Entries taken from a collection
------------------------------------------------------------------------
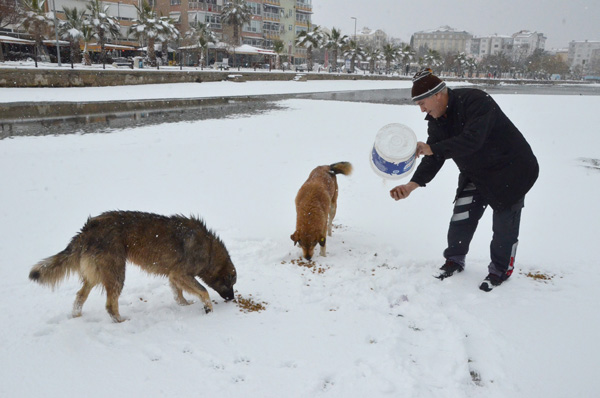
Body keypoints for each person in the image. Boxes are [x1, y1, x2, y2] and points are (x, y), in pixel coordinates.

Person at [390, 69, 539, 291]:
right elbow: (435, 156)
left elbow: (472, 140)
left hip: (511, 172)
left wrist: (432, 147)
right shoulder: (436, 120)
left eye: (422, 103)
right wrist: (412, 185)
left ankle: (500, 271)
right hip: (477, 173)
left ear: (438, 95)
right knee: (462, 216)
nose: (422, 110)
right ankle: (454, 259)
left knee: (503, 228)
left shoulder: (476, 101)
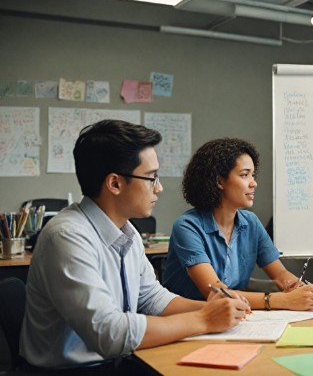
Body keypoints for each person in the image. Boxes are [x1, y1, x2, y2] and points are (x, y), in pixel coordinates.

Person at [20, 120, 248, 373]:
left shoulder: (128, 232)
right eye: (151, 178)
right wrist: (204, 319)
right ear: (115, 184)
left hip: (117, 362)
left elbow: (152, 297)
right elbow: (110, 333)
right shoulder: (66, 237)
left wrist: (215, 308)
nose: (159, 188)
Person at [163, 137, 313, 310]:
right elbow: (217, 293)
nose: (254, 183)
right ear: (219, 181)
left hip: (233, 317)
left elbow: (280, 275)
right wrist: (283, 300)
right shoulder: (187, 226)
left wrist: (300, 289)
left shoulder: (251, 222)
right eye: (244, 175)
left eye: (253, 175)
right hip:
------------------------------------------------------------------------
YOUR GOAL - From the records above, return exactly the lines running from the one that contains "left shoulder: (476, 101)" down to the one that contains "right ear: (115, 184)", both included, without any pictures.

SOLUTION TO THE EXERCISE -
left shoulder: (476, 101)
Body keypoints for each person in the image. Boxes are [x1, y1, x2, y2] and points are (x, y), in pixel coordinates.

Person at [20, 120, 248, 373]:
left shoulder: (128, 232)
right eye: (151, 178)
right wrist: (204, 319)
right ear: (115, 184)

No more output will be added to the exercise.